Früher Russland Ultimatum gefordert die Stationierung von NATO-Streitkräften an ihren Grenzen zu stoppen und solche Aktionen als Provokation zu bezeichnen, obwohl es gerade ihre Aggression gegen die Ukraine war, die die Stärkung der Ostflanke des Bündnisses bewirkte.

Es gibt Verhandlungen. Heute, 21. Januar, der US-Außenminister Anton Blinken und der Leiter des Außenministeriums der Russischen Föderation Sergej Lawrow. In den USA sagen sie, dass dieses Treffen Klarheit schaffen wird Welchen Weg hat der Kreml gewählt?: Aggression oder Diplomatie.

Die britische Außenministerin Liz Truss wird voraussichtlich heute in Sydney in ihrer Rede die westlichen Verbündeten zur Solidarität mit der Ukraine aufrufen.

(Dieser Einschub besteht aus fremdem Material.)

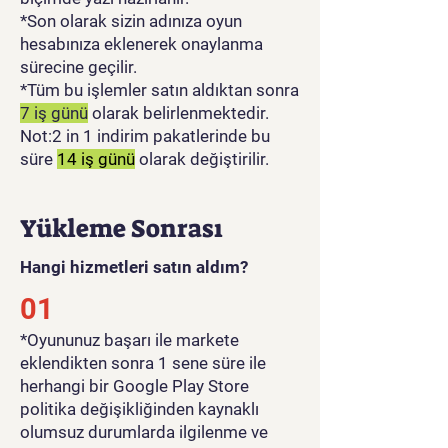
*Son olarak sizin adınıza oyun
hesabınıza eklenerek onaylanma
sürecine geçilir.
*Tüm bu işlemler satın aldıktan sonra
7 iş günü
olarak belirlenmektedir.
Not:2 in 1 indirim pakatlerinde bu
süre
14 iş günü
olarak değiştirilir.
Yükleme Sonrası
Hangi hizmetleri satın aldım?
01
​*Oyununuz başarı ile markete
eklendikten sonra 1 sene süre ile
herhangi bir Google Play Store
politika değişikliğinden kaynaklı
olumsuz durumlarda ilgilenme ve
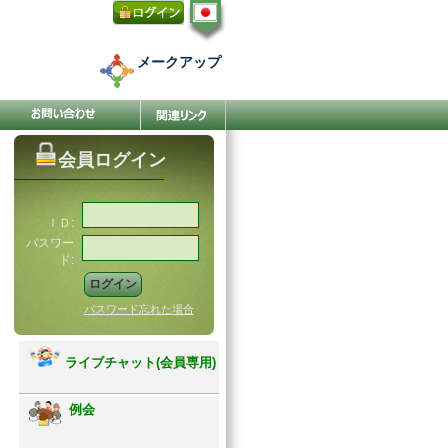
メークアップ
会員ログイン
ＩＤ:
パスワー
ド:
パスワード忘れた場合
ライブチャット(会員専用)
例会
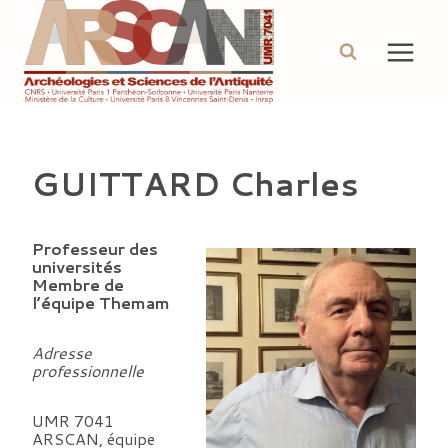
Aller
au
contenu
GUITTARD Charles
Professeur des
universités
Membre de
l’équipe Themam
Adresse
professionnelle
UMR 7041
ARSCAN, équipe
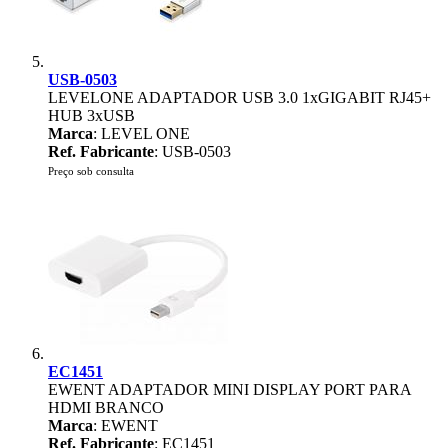
USB-0503
LEVELONE ADAPTADOR USB 3.0 1xGIGABIT RJ45+
HUB 3xUSB
Marca
: LEVEL ONE
Ref. Fabricante
: USB-0503
Preço sob consulta
EC1451
EWENT ADAPTADOR MINI DISPLAY PORT PARA
HDMI BRANCO
Marca
: EWENT
Ref. Fabricante
: EC1451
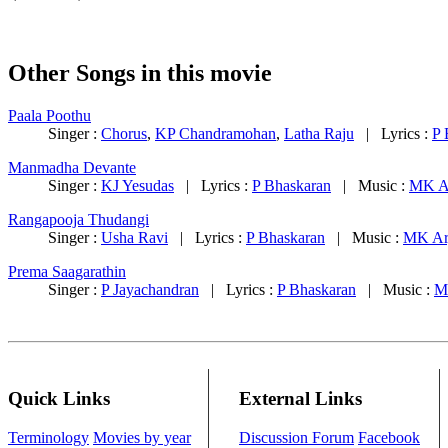
Other Songs in this movie
Paala Poothu
Singer :
Chorus
,
KP Chandramohan
,
Latha Raju
| Lyrics :
P 
Manmadha Devante
Singer :
KJ Yesudas
| Lyrics :
P Bhaskaran
| Music :
MK A
Rangapooja Thudangi
Singer :
Usha Ravi
| Lyrics :
P Bhaskaran
| Music :
MK Ar
Prema Saagarathin
Singer :
P Jayachandran
| Lyrics :
P Bhaskaran
| Music :
M
Quick Links
External Links
Terminology
Movies by year
Discussion Forum
Facebook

Der Spitzendiplomat des Landes, der zusammen mit Verteidigungsminister Ben Wallace Australien besucht, will die Russische Föderation dazu drängen, „zu deeskalieren und sich an sinnvollen Diskussionen zu beteiligen“, schreibt die Zeitung.

Truss fügte hinzu, dass „was in Osteuropa passiert, die ganze Welt betrifft“ und „eine Invasion nur zu einer schrecklichen Situation und dem Verlust von Menschenleben führen wird“.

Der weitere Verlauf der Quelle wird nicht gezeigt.